## Task goal
Retype these lines word for word, but leave the pictures out of your answer.

[Collected data entries]
******************************

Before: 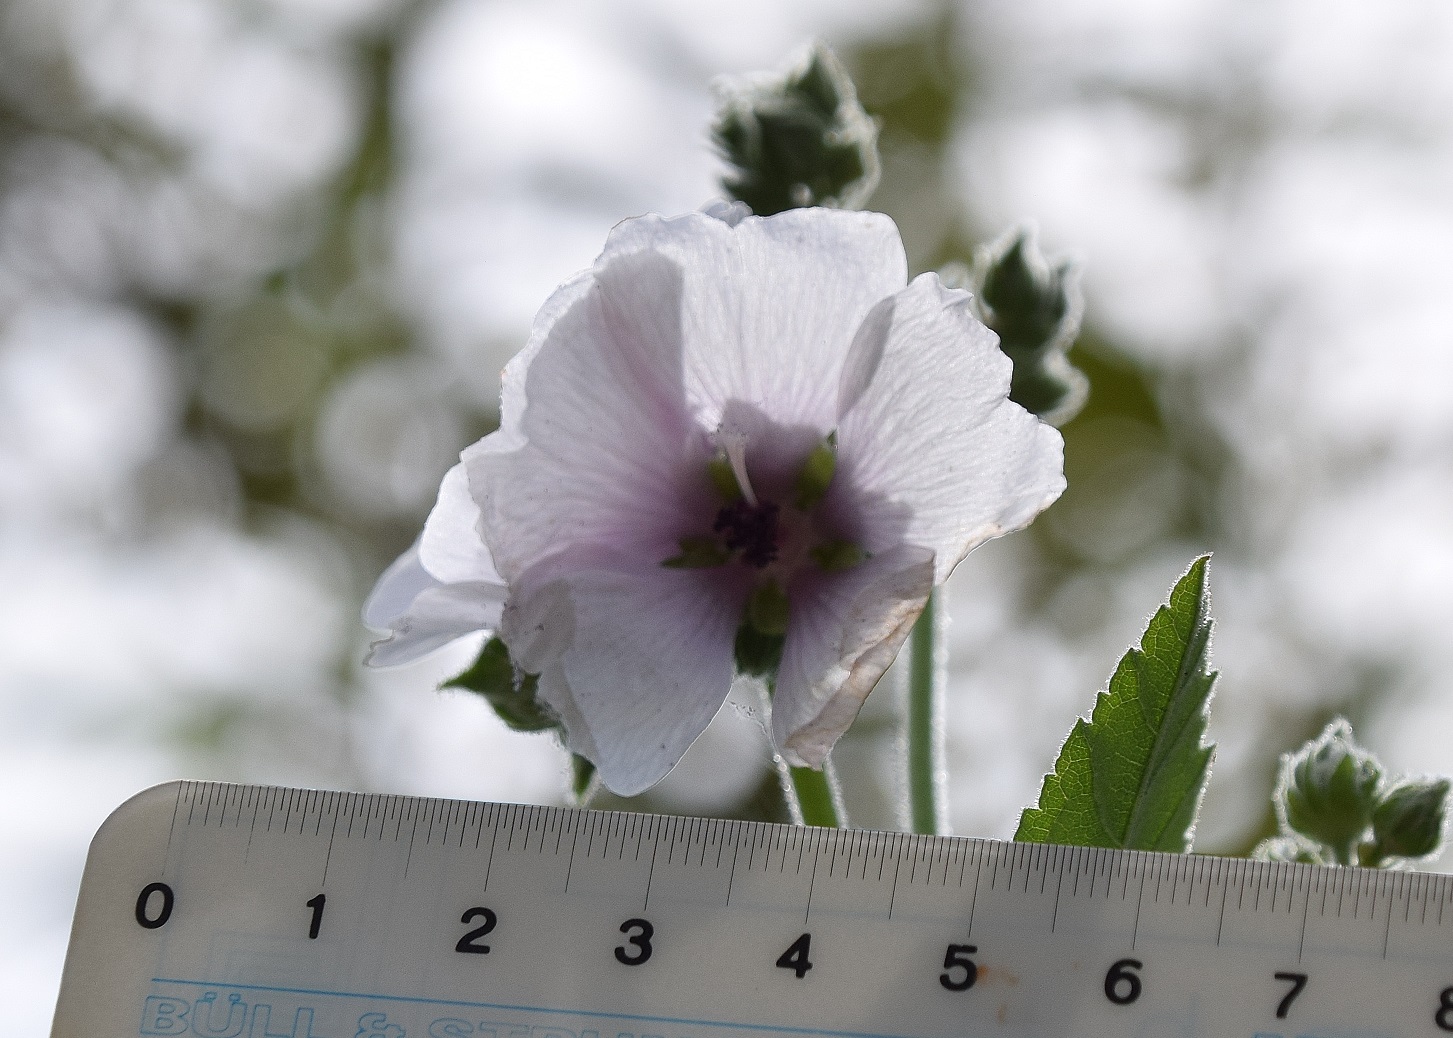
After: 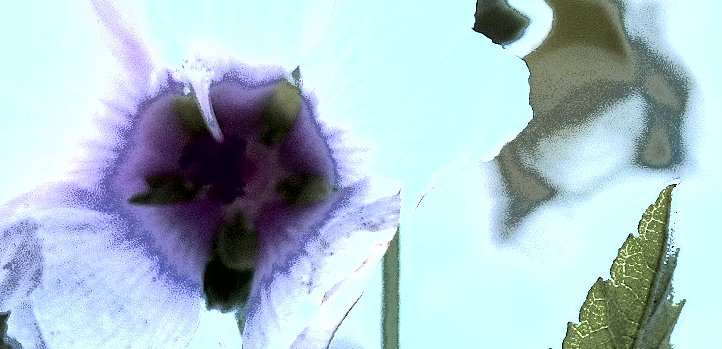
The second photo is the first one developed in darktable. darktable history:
local contrast: mode bilateral grid, contrast 20, coarseness 50, detail 148%, midtone range 0.2
white balance: red 0.871, blue 1.249
exposure: black level correction 0.009, exposure 1.425 EV, compensate highlight preservation false
color zones: curves: ch1 [(0, 0.708) (0.088, 0.648) (0.245, 0.187) (0.429, 0.326) (0.571, 0.498) (0.714, 0.5) (0.857, 0.5) (1, 0.708)]
fill light: exposure -0.73 EV, center 0.69, width 2.2
rotate and perspective: rotation -1°, crop left 0.011, crop right 0.989, crop top 0.025, crop bottom 0.975
crop: left 36.607%, top 34.735%, right 13.146%, bottom 30.611%
tone equalizer: -8 EV -0.75 EV, -7 EV -0.7 EV, -6 EV -0.6 EV, -5 EV -0.4 EV, -3 EV 0.4 EV, -2 EV 0.6 EV, -1 EV 0.7 EV, +0 EV 0.75 EV, edges refinement/feathering 500, mask exposure compensation -1.57 EV, preserve details no
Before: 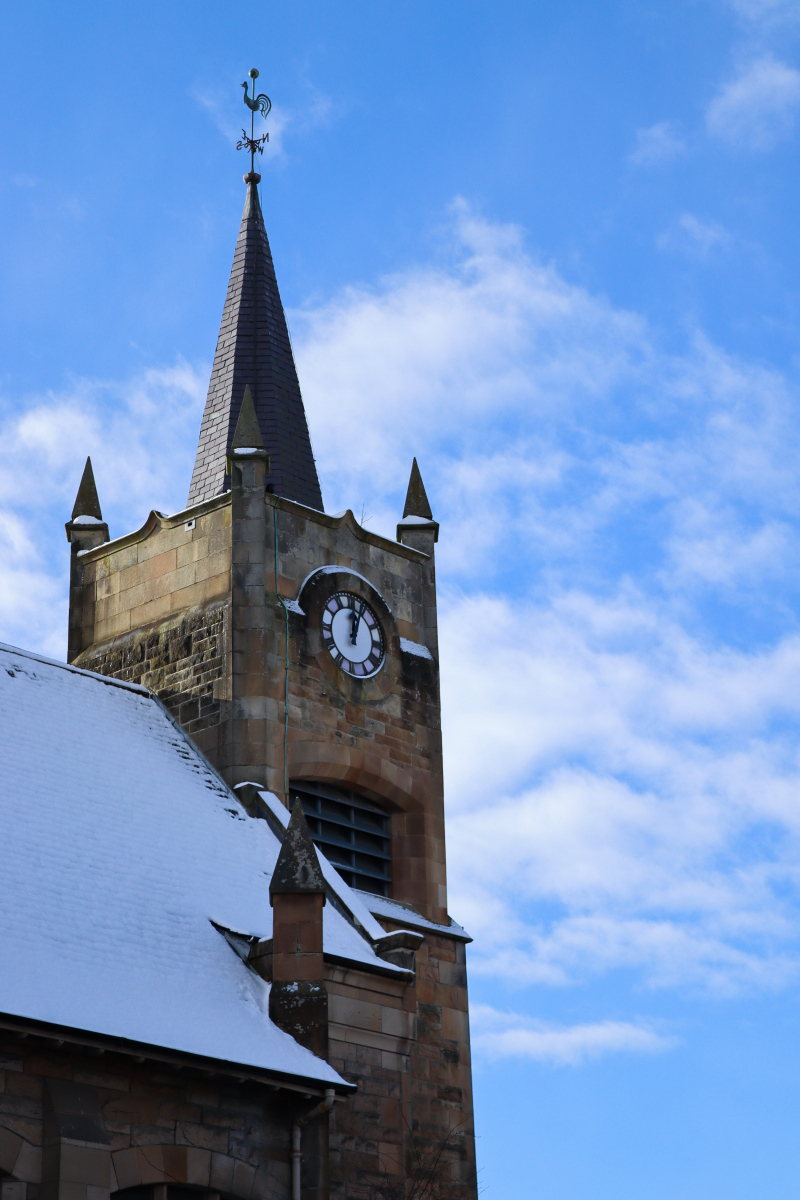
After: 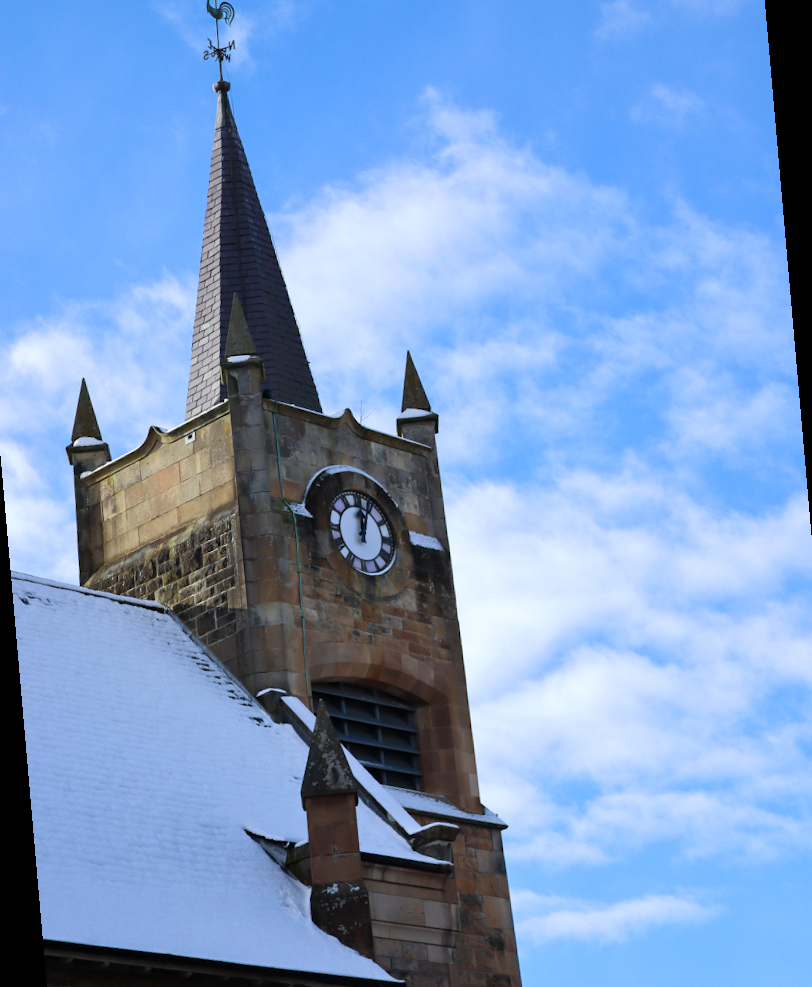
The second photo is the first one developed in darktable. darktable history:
exposure: exposure 0.161 EV, compensate highlight preservation false
rotate and perspective: rotation -5°, crop left 0.05, crop right 0.952, crop top 0.11, crop bottom 0.89
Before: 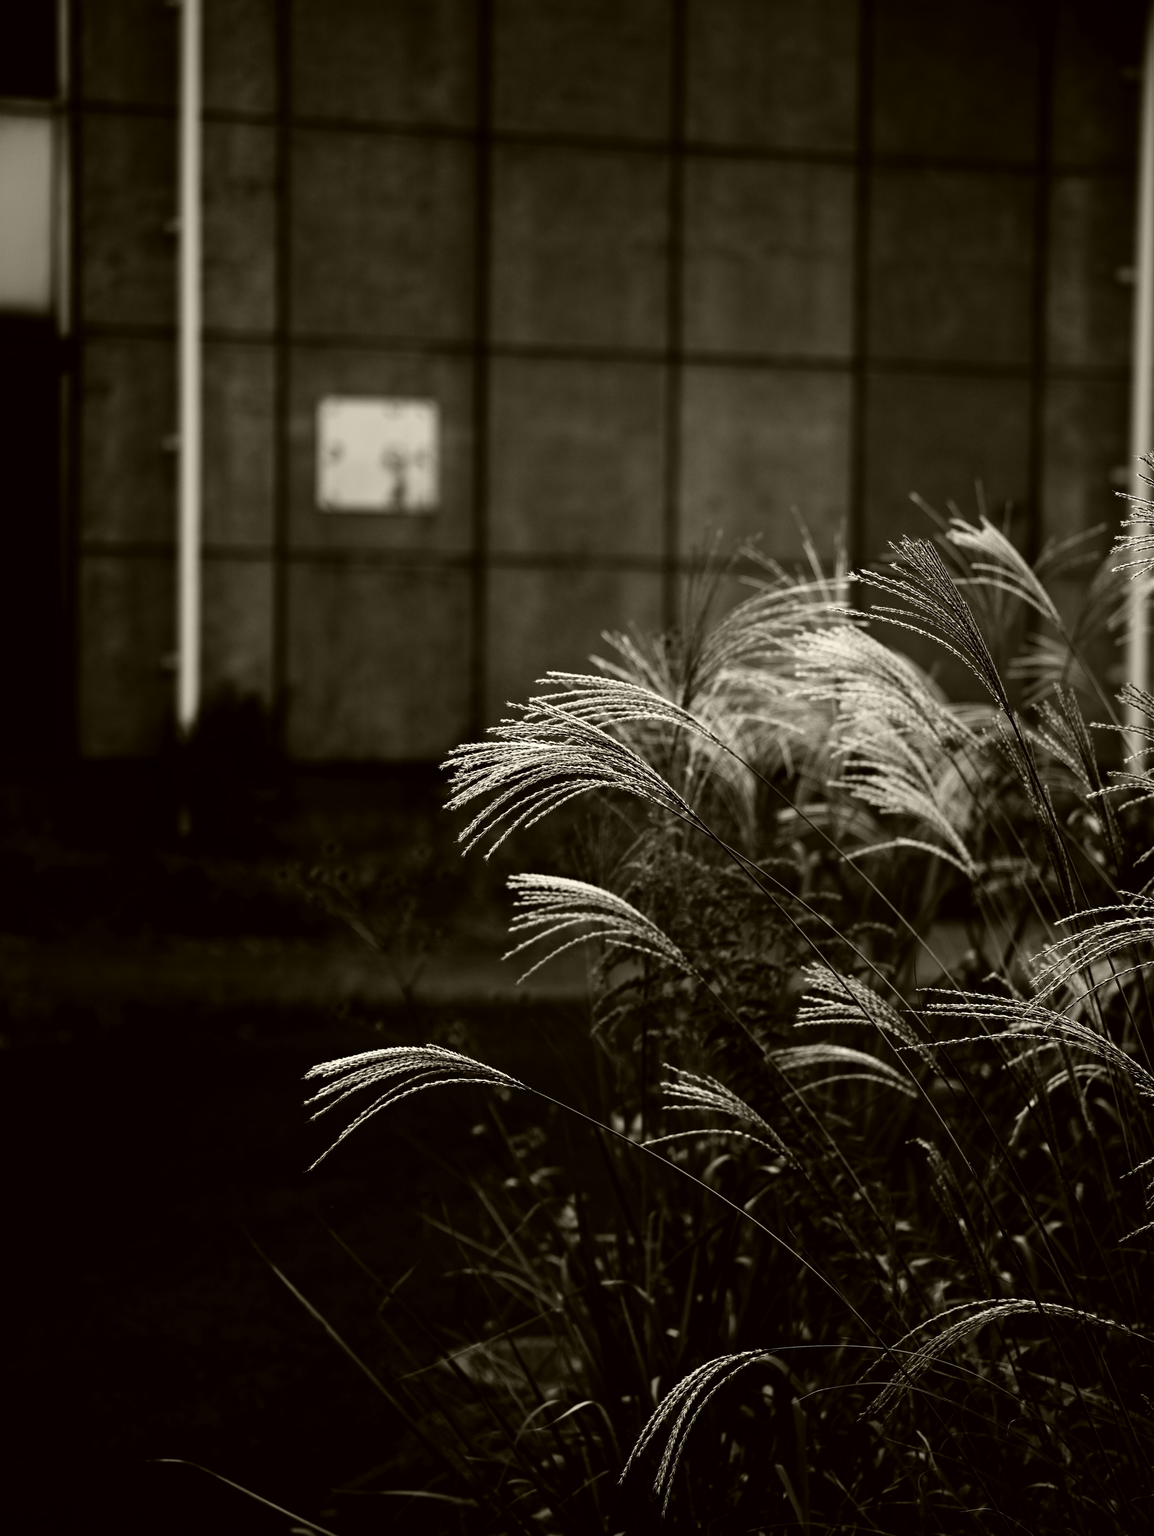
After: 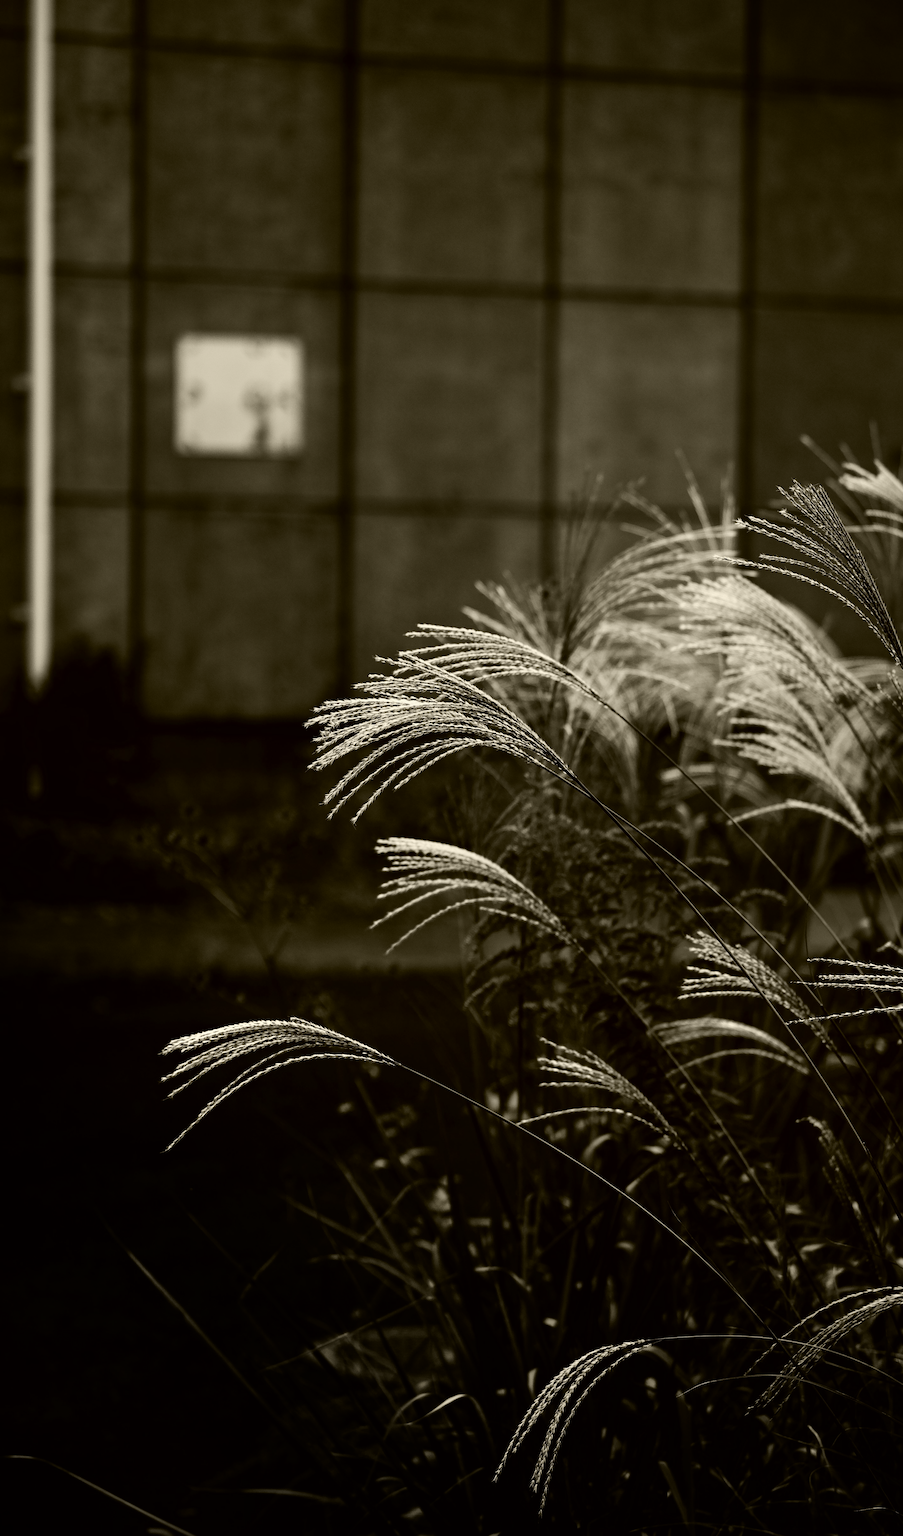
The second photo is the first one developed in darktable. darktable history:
crop and rotate: left 13.15%, top 5.251%, right 12.609%
color contrast: green-magenta contrast 0.85, blue-yellow contrast 1.25, unbound 0
tone equalizer: -8 EV -1.84 EV, -7 EV -1.16 EV, -6 EV -1.62 EV, smoothing diameter 25%, edges refinement/feathering 10, preserve details guided filter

******************************

## Worked answer
Before: 
After: 
The second photo is the first one developed in darktable. darktable history:
local contrast: mode bilateral grid, contrast 20, coarseness 50, detail 148%, midtone range 0.2
white balance: red 0.871, blue 1.249
exposure: black level correction 0.009, exposure 1.425 EV, compensate highlight preservation false
color zones: curves: ch1 [(0, 0.708) (0.088, 0.648) (0.245, 0.187) (0.429, 0.326) (0.571, 0.498) (0.714, 0.5) (0.857, 0.5) (1, 0.708)]
fill light: exposure -0.73 EV, center 0.69, width 2.2
rotate and perspective: rotation -1°, crop left 0.011, crop right 0.989, crop top 0.025, crop bottom 0.975
crop: left 36.607%, top 34.735%, right 13.146%, bottom 30.611%
tone equalizer: -8 EV -0.75 EV, -7 EV -0.7 EV, -6 EV -0.6 EV, -5 EV -0.4 EV, -3 EV 0.4 EV, -2 EV 0.6 EV, -1 EV 0.7 EV, +0 EV 0.75 EV, edges refinement/feathering 500, mask exposure compensation -1.57 EV, preserve details no
Before: 
After: 
The second photo is the first one developed in darktable. darktable history:
exposure: exposure 0.161 EV, compensate highlight preservation false
rotate and perspective: rotation -5°, crop left 0.05, crop right 0.952, crop top 0.11, crop bottom 0.89
Before: 
After: 
The second photo is the first one developed in darktable. darktable history:
crop and rotate: left 13.15%, top 5.251%, right 12.609%
color contrast: green-magenta contrast 0.85, blue-yellow contrast 1.25, unbound 0
tone equalizer: -8 EV -1.84 EV, -7 EV -1.16 EV, -6 EV -1.62 EV, smoothing diameter 25%, edges refinement/feathering 10, preserve details guided filter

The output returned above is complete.